◆ **What is needed**
Count the lines in the records below that contain the string "slices", and reply with only that number.

.....

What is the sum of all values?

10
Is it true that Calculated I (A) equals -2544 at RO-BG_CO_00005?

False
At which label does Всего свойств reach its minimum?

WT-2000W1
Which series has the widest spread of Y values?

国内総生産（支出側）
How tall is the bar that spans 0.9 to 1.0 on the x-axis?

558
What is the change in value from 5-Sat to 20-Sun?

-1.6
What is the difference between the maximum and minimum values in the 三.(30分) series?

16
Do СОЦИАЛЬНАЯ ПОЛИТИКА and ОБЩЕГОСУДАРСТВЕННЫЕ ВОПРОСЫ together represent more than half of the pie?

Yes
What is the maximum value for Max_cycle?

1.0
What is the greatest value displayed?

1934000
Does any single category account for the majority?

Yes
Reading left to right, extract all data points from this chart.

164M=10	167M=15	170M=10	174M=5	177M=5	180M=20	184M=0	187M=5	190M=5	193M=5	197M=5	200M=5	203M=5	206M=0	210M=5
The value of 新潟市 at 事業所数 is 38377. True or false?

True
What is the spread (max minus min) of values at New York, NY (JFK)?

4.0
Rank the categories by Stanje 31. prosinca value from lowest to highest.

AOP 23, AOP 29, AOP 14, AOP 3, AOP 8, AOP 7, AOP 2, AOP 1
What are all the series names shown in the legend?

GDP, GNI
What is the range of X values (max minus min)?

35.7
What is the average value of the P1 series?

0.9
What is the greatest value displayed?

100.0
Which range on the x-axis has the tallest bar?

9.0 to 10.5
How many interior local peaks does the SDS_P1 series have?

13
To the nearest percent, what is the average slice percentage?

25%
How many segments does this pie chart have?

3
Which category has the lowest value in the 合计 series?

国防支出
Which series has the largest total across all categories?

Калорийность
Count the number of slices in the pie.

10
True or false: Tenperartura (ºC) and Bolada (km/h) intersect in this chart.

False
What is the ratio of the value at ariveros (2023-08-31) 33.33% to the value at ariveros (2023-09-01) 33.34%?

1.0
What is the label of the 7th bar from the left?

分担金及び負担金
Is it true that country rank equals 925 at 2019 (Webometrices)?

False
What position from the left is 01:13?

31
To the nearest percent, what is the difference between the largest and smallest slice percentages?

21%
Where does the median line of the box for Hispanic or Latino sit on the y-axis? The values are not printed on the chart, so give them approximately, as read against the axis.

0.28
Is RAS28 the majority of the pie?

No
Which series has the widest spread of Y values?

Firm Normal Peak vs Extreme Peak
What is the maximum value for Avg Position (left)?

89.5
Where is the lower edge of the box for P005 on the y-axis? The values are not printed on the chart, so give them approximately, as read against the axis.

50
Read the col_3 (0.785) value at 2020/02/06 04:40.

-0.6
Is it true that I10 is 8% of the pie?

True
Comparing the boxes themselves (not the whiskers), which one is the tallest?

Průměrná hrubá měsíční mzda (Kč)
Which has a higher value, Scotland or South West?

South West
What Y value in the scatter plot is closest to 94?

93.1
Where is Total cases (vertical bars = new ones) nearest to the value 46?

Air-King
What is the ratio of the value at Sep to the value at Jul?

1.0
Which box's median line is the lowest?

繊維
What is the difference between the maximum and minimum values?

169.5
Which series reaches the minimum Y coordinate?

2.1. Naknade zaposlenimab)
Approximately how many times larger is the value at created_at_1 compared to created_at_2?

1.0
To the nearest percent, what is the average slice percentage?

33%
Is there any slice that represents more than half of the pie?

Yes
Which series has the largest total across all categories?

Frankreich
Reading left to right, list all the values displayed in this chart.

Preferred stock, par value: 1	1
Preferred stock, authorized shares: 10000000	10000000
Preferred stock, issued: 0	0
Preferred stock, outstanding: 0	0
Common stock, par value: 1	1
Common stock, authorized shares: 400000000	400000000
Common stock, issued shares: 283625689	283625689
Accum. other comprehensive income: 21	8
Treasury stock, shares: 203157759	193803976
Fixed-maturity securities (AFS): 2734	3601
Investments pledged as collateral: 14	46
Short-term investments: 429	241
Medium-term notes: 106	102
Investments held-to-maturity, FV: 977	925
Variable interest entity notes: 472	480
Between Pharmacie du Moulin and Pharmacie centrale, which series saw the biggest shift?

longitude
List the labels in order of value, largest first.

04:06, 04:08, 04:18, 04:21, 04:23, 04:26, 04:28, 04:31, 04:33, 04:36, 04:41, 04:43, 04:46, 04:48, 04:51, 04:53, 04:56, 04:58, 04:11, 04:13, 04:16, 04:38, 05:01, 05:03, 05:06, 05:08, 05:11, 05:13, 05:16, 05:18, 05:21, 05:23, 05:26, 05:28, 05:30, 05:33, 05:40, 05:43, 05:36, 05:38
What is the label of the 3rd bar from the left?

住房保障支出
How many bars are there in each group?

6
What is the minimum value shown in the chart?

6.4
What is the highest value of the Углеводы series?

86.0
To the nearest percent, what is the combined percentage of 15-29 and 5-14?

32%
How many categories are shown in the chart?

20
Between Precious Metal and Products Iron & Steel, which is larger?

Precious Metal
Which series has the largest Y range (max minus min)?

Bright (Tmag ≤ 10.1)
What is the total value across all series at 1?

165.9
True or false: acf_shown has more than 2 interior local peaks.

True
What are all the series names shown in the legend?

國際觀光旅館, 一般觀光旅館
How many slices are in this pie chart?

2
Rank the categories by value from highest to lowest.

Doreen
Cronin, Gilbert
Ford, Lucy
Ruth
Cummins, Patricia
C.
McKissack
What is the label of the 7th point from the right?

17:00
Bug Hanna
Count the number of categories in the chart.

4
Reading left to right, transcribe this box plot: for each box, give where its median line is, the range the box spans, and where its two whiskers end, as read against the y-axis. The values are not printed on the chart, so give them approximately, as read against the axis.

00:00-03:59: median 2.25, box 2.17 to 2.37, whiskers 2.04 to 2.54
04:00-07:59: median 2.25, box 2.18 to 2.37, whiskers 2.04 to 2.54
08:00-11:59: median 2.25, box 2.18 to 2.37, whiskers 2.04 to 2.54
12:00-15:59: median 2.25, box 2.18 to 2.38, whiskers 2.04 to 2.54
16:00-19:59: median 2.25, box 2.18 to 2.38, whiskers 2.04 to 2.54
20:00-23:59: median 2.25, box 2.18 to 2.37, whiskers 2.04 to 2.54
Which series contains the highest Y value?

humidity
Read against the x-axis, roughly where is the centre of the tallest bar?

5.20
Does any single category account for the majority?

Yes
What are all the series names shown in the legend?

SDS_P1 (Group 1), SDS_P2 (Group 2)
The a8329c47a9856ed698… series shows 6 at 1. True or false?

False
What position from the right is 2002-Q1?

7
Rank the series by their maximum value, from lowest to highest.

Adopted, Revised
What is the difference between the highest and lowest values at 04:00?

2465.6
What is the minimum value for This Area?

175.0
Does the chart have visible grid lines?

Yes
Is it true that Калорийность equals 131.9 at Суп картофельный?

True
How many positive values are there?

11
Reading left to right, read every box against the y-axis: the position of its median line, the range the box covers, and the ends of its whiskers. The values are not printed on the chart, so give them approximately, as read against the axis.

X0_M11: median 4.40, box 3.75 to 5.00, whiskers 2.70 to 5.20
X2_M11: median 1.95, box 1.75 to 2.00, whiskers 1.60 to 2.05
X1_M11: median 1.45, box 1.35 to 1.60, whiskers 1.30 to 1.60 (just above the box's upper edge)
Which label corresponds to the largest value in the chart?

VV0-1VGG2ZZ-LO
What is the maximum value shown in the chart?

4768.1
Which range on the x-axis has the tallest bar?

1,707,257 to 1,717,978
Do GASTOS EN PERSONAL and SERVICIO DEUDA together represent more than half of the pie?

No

.....

◆ **Answer to this problem**
2